Caro Nicola,
sono una cittadina svizzera residente in Canton Ticino. Mi sono recata in Italia a Como per un incontro di lavoro, transitando davanti a una vetrina in una città pressoché deserta, mi ha attirato l’attenzione un prodotto di abbigliamento. Sono entrata e ho acquistato due regali per Natale, accolta con grande cortesia e gentilezza quasi fuori dall’ordinario dalle commesse in un negozio che evidentemente da ore non riceveva clienti.
Una volta arrivata in Dogana, sono scesa per effettuare le procedure di tax free dichiarando la merce, ma sono stata bloccata da finanzieri (divise grigie) che mi hanno informato che avevo commesso un reato, non per l’appuntamento di lavoro ma per la “deviazione” effettuata. E poco importava che il negozio si trovasse sul tragitto fra il luogo dell’appuntamento e il parcheggio.

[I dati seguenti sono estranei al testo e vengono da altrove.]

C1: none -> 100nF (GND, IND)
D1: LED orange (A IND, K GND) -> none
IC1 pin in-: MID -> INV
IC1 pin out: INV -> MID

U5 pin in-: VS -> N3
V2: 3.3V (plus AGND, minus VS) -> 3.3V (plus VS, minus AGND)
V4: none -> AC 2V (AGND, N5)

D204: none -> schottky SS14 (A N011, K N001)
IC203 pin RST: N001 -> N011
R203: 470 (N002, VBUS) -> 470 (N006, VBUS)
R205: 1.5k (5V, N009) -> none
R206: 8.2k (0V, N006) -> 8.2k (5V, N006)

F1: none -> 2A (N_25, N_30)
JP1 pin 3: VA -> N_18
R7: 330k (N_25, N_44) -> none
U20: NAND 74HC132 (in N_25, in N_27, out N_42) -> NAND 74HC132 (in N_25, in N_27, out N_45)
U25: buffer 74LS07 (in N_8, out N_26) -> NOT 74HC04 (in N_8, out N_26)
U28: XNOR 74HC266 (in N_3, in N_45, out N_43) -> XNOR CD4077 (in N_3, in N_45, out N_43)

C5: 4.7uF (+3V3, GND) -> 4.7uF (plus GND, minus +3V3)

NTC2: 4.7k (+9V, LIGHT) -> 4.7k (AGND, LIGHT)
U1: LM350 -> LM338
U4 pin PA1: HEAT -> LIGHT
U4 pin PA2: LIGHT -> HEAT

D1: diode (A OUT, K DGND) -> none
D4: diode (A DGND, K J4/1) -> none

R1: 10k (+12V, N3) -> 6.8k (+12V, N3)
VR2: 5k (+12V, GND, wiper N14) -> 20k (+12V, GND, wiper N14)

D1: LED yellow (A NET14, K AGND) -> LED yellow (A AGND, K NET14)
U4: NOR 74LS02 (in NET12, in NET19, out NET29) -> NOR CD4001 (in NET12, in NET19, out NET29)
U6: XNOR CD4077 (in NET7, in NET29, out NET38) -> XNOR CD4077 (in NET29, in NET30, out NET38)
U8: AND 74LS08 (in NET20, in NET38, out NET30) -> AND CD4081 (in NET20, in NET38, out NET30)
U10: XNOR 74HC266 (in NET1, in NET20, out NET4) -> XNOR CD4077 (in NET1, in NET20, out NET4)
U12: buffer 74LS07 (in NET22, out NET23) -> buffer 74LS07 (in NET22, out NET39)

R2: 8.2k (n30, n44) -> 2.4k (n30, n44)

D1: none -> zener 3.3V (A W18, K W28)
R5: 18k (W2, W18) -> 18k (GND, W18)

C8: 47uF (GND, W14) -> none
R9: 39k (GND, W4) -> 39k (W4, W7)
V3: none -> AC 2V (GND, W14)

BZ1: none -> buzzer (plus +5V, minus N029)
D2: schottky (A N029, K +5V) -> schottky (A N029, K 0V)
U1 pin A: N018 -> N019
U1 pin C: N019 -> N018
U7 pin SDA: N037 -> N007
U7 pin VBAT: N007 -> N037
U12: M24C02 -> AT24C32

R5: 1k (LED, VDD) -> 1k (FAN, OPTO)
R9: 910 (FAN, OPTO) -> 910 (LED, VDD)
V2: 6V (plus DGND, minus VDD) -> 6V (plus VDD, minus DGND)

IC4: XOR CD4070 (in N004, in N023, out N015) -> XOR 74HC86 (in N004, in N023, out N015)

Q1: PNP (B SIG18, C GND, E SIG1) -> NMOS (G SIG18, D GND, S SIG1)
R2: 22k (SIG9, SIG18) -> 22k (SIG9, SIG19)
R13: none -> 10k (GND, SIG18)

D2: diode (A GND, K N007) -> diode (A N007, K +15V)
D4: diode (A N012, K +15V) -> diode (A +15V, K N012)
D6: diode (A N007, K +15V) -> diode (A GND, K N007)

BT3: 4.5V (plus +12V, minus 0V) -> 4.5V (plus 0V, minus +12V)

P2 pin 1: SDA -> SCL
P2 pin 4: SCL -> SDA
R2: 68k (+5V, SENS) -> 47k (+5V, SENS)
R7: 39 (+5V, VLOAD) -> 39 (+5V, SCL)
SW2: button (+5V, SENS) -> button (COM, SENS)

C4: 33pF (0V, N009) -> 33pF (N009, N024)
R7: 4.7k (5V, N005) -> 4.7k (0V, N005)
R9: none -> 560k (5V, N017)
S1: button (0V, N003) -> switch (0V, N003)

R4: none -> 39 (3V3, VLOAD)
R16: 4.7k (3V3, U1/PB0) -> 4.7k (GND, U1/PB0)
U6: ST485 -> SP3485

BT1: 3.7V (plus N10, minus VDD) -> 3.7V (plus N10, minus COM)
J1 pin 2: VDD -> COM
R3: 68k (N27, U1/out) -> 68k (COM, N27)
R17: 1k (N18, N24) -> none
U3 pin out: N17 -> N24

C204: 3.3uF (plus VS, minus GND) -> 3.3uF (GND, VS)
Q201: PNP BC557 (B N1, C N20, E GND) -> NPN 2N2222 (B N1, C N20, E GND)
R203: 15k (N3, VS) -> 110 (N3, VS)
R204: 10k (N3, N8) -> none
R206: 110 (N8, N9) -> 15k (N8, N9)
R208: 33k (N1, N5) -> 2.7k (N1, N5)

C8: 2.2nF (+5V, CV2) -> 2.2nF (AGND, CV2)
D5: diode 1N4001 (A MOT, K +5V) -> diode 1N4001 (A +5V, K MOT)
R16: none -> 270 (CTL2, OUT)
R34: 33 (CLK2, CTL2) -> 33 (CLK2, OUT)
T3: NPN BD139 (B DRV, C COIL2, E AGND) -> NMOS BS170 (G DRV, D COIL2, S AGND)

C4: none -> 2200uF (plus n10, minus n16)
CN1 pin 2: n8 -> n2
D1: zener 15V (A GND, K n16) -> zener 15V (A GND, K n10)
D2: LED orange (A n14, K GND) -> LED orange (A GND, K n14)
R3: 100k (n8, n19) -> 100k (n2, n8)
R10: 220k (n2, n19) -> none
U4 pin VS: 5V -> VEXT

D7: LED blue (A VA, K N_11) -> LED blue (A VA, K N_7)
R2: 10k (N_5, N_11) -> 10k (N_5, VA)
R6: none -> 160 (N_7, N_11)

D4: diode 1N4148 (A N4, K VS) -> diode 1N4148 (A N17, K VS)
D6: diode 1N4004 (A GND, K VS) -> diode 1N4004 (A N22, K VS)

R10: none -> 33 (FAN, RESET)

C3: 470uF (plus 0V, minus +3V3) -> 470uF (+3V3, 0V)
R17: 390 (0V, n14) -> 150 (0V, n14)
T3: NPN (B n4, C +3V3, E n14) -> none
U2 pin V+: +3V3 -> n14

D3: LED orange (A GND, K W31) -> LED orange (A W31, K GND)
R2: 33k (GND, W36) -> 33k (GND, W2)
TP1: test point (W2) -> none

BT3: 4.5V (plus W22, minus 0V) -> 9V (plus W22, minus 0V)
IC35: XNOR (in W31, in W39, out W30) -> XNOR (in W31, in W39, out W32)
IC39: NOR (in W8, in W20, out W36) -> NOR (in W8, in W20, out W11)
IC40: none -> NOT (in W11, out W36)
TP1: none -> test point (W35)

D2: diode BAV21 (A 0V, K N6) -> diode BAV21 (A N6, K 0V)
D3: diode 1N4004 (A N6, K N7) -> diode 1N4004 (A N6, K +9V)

Mi hanno dato tre alternative:
1. Pagare la sanzione di 300 euro.
2. Lasciare la merce da un conoscente a Como attendendo che la Lombardia si trasformi da zona arancio a zona gialla.
3. Non effettuare il tax free fare come i vecchi spalloni italiani, ovvero transitare di contrabbando.
Ho optato per la soluzione più ragionevole, telefonare a un amico di mia figlia e lasciargli la merce in custodia, sperando in un cambio di colore. Quello che non ho potuto lasciare in custodia è stata il ricordo della gentilezza delle commesse e una considerazione di base: se uno straniero compra merce in un negozio italiano deserto non è un bene per gli italiani?